Ocular allergy and eye rubbing are major risk factors that contribute to initiation and progression of KC owing to the increase in associated inflammatory factors. , Hence, controlling local and systemic allergy would aid in the reduction of eye rubbing and the related surge in inflammatory factors at the ocular surface. Modulation of inflammatory and immune-mediated mechanisms underpins the management of atopy and allergy. It includes the topical and systemic use of steroids, antihistamines, and leukotriene receptor antagonists. Targeting IgE, IL-4, and IL-13 by using monoclonal antibodies against these factors and mast cell stabilizing agents has been successful in the management of systemic allergy and atopic conditions. Since high IgE is associated with increasing severity of KC and progression, controlling it is important in improving ocular allergy status and associated KC. Identifying the causal allergen, adhering to allergen avoidance measures, and using allergen-specific immunotherapy such as sublingual immunotherapy (SLIT) reduce the specific IgE load, eye rubbing, and associated ocular surface inflammatory factors. SLIT shifts the T cell responses, that is, from Th2 to Th1, to facilitate the development of anergy or tolerance to the allergen. ,
Cyclosporine is an immunomodulatory agent that acts by inhibiting the intracellular calcineurin-mediating signaling that is required for the production of inflammatory factors.

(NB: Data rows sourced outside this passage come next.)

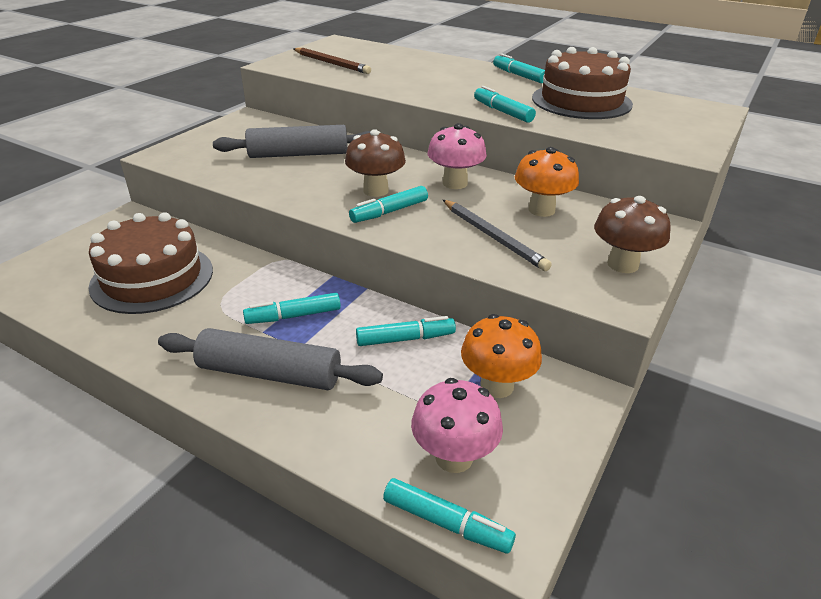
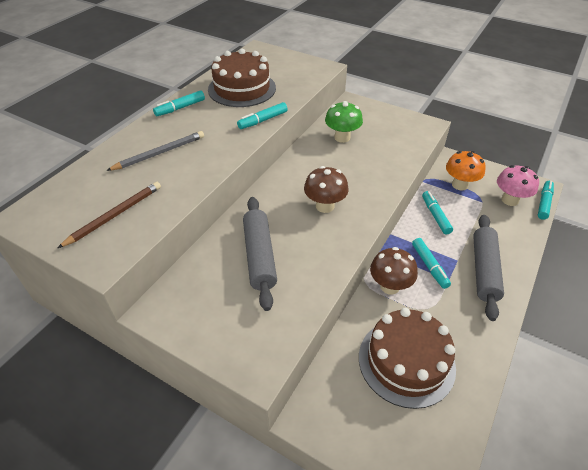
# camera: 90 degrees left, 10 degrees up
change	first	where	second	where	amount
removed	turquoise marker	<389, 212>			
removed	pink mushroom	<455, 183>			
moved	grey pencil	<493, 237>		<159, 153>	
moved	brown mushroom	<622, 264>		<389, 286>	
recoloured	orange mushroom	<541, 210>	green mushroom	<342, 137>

Use of cyclosporine in the management of autoimmune diseases is well known. Topical cyclosporine is also used to manage ocular surface inflammation in dry eye disease. Modulating the ocular surface inflammatory factor milieu using topical cyclosporine in KC patients has shown promise with stabilization of the disease. The use of cyclosporine also resulted in a significant reduction in the tear fluid MMP-9 levels in these patients. Collagen cross-linking procedures that resulted in stabilization of KC progression also resulted in a decrease in tear fluid inflammatory factors, including MMPs. , ,
It is important to note that higher expression of lysyl oxidase, an endogenous collagen cross-linking agent in the ectatic zone, has shown a favorable relationship with collagen cross-linking outcome. Hence, reducing the inflammatory factors that can reduce the levels of lysyl oxidase would be useful to improve the stabilization of disease. Targeting inflammatory or molecular factors such as MMPs and their precursors (e.g., IL-17) that are significantly dysregulated in the KC cornea using previously approved drugs can be beneficial. For example, doxycycline, a derivative of tetracycline known to reduce expression and activity of MMP and other inflammatory factors, is a potential agent. Similarly, batimastat, a hydroxamic acid–based MMP inhibitor, is the other probable agent that might be explored. IL-17 blockade using RORγ inhibitors can also be used. IL-17, reported to be higher in KC, is a known inducer of MMP-9 and corneal barrier function loss. , Finally, augmenting endogenous antiinflammatory mechanisms by vitamin D supplementation in KC patients deficient in vitamin D would be beneficial in prevention of disease progression.
Conclusion
Based on the mounting evidence regarding the multifaceted associations between inflammatory factors and KC ( Fig. 11.2 ), it is apparent that inflammatory mediators are among the key contributing and modifiable factors in KC. Hence, monitoring and managing inflammatory milieu changes, including subclinical inflammation, would be clinically beneficial in stabilizing the disease and improving clinical outcomes.